What I found especially interesting among the responses is the suggestion that German critics, having fought hard to get crime fiction taken seriously, might in turn become especially protective of it.
I'll agree that American writing about crime fiction in the media formerly known as mainstream is jokey, unserious, sparse and getting sparser.
Elisabeth, my mother was passing on a version ot the conundrum, not reading to me. I am continuing the oral tradition. As far as continuing stories, I read some selections from "The Thousand Nights and a Night" years ago amd enjoyed it so much that I bought the complete set and read it.
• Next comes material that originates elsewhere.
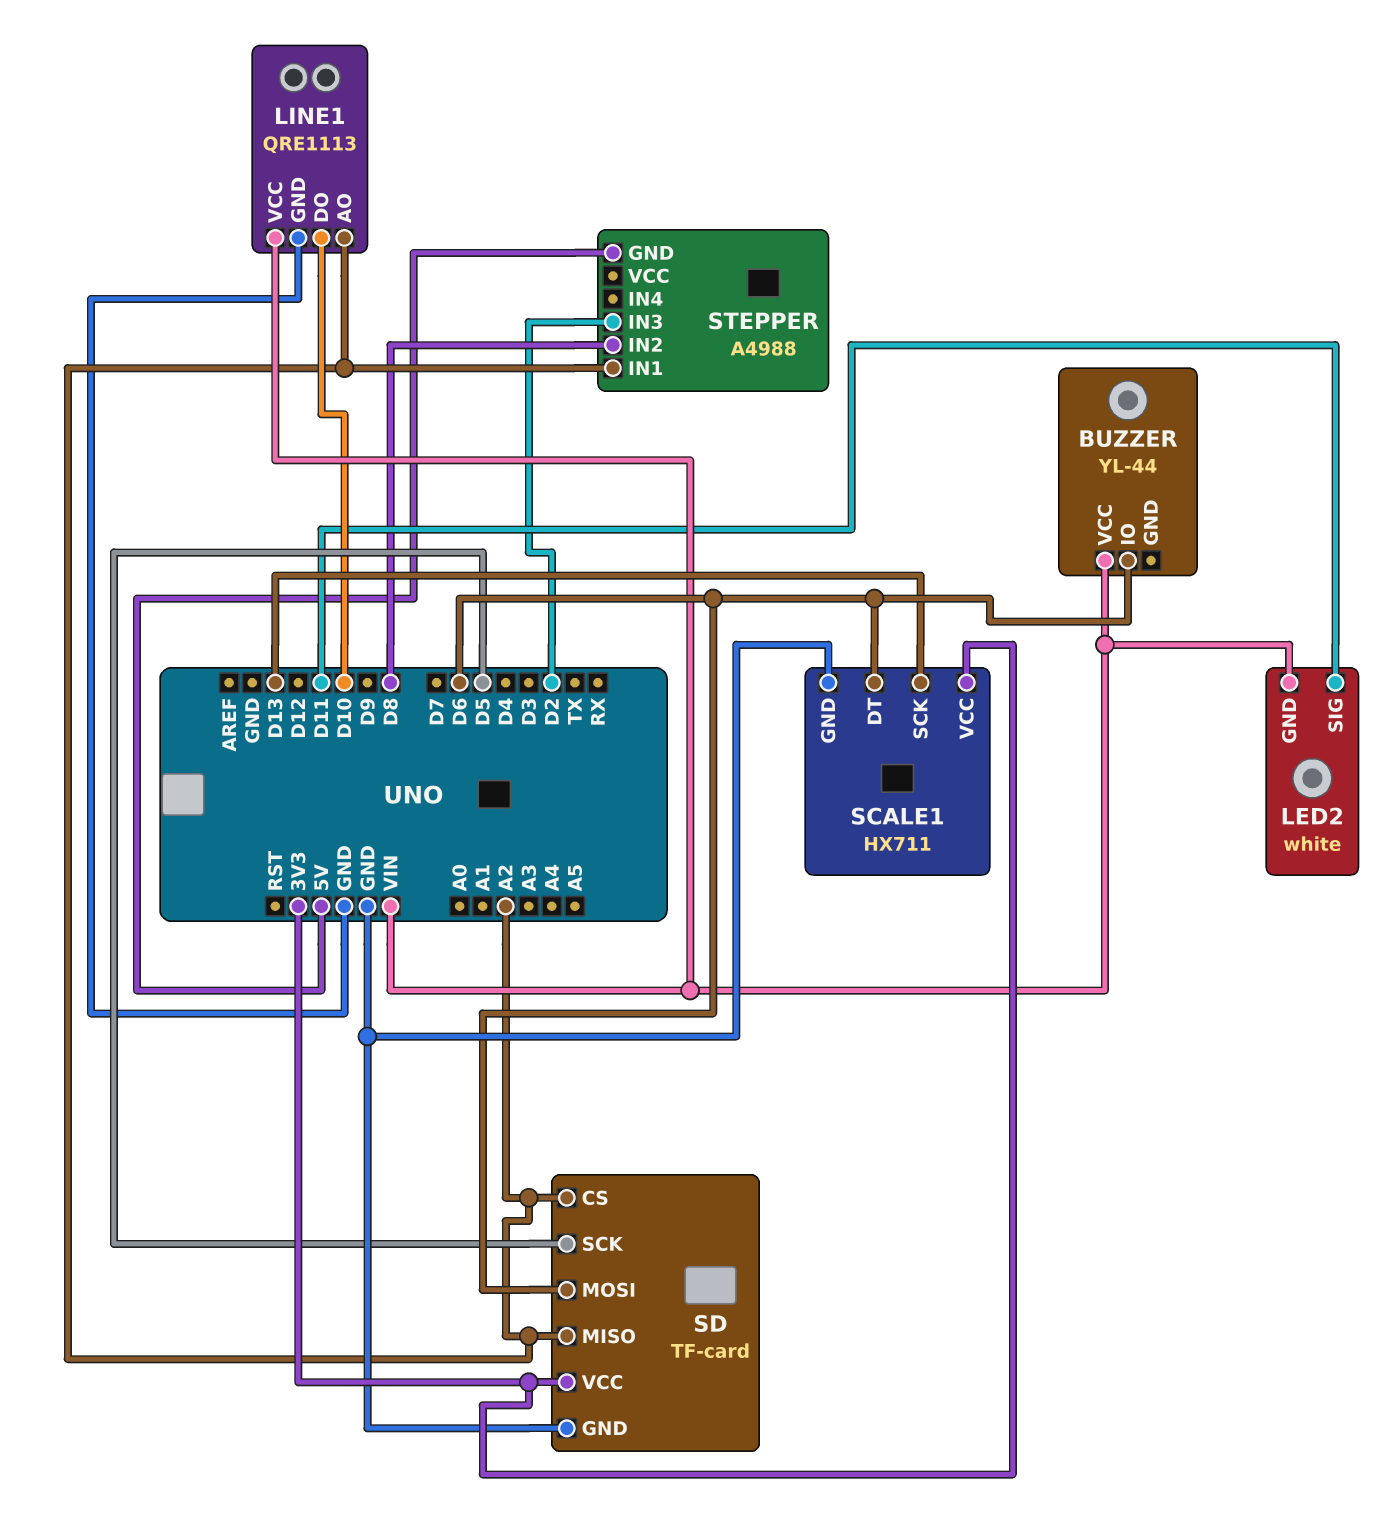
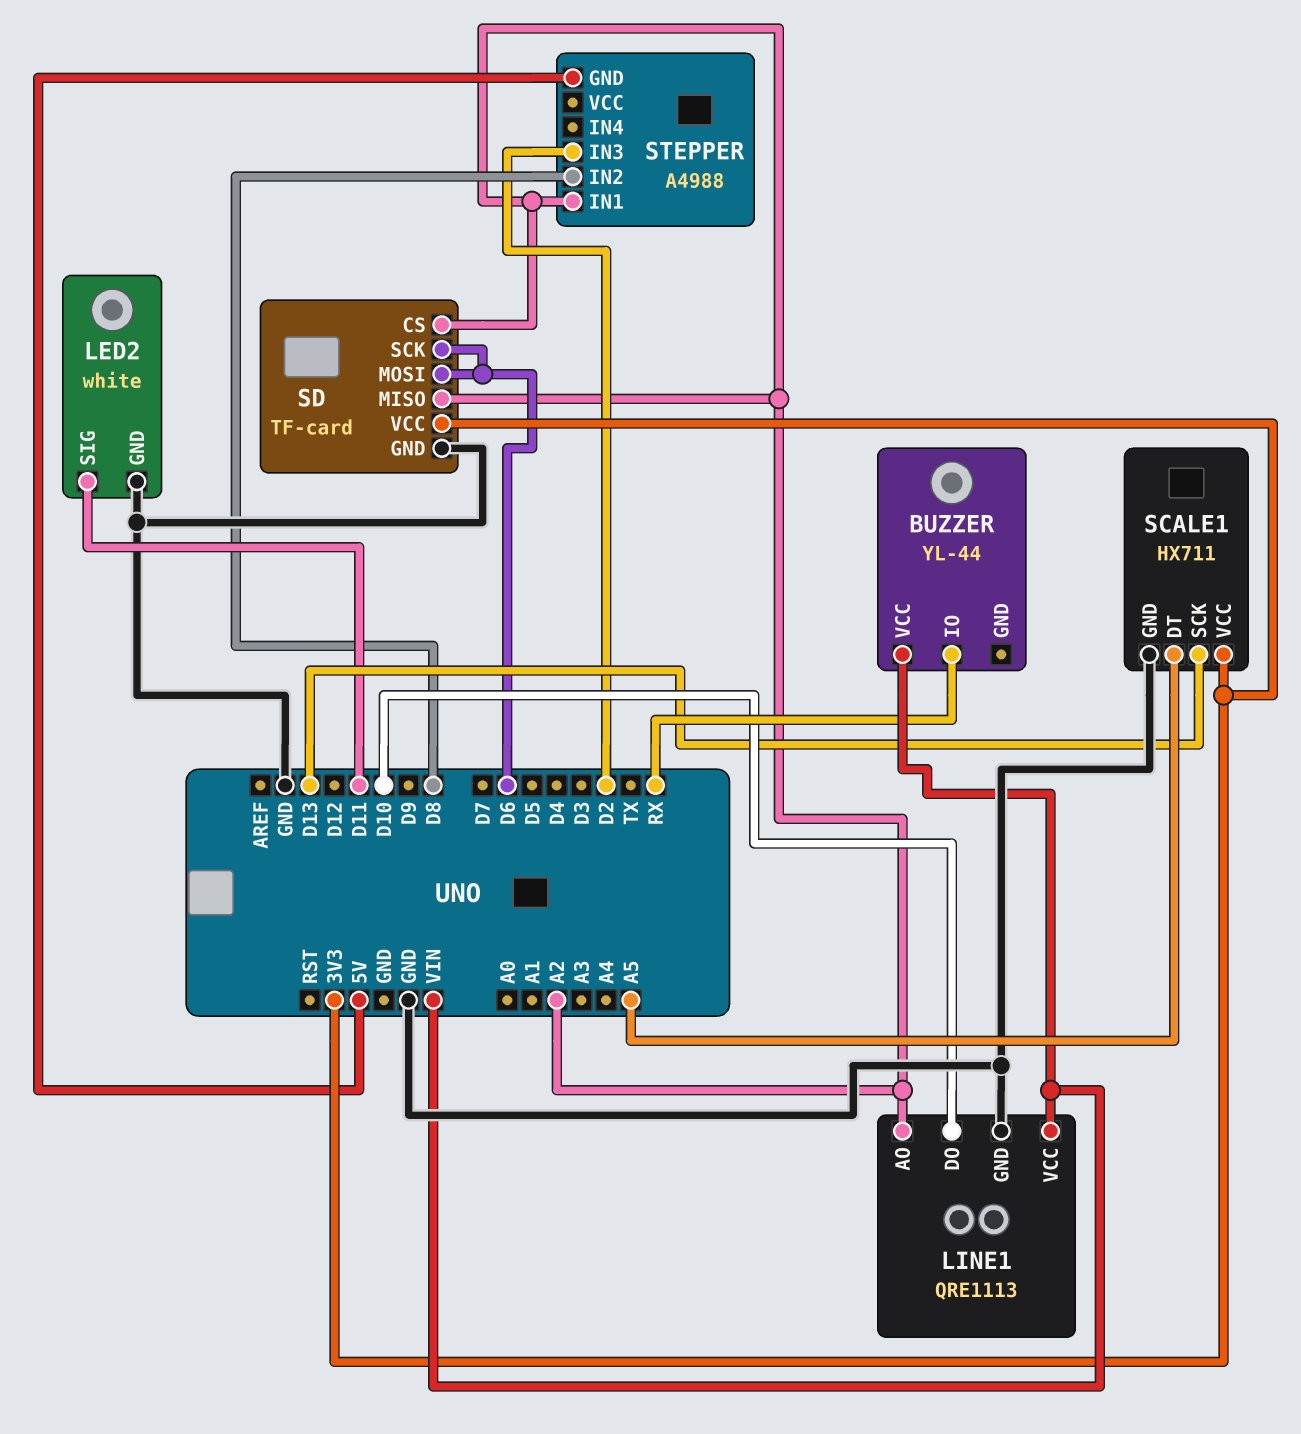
BUZZER pin IO: D6 -> RX
LED2 pin GND: VIN -> GND
SCALE1 pin DT: D6 -> A5
SD pin SCK: D5 -> D6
Define This looks like fun. Thanks.
I knew nothing of any of Camilleri's work outside the Montalbano stories.
Peter
I always wanted to write for that catalog Elaine worked for in Seinfeld. I'd do a Graham Greene style pastiche:
As the jungle ferry pulled out from the dock Scobie wondered if the weight on his shoulders was from the crushing pressure of his adulterous affair with the Ambassador's wife or merely his backpack filled with plastic explosives for the partisans - fortunately he was wearing his stylish J Peterman mesh oxford shirt with a breathable poly cotton uppper and a pure linen back with a sweat wicking moisture system for times when the heat really is on.
Speaking of the International Imitation Raymond Chandler Writing Competition, have you ever browsed my own Raymond Chandler simile fest?
Don't know why your Graham Greene sports-clothing pastiche reminds me of this, but I always wanted to rewrite the lyrics to ”Oh Yoko!" as "O-sa-ma!" maybe with George Bush singing them.
Peter
At least there I got an "honorable mention".
And a book, too, if I recall correctly, for your entry "He stuck out like a reasonable man in the Fox News building."
Elisabeth, I told you that it was my mother who first told me "It was a dark and stormy night," so in our search for its origins, I went to the source: my mother:
"re: 'It was a dark and stormy night'
I first heard it in the dark, gathered in a circle around a campfire when I was about 10 or 11 years old. It was a very popular campfire tale that was told (not read) exactly as you quoted.
...
For the several years that I went to camp, it was always and often told exactly as I have described. I never knew its origins...nor, as youngsters, did we care. "
Nor did I, in my simple, childlike delight, enquire after the origins.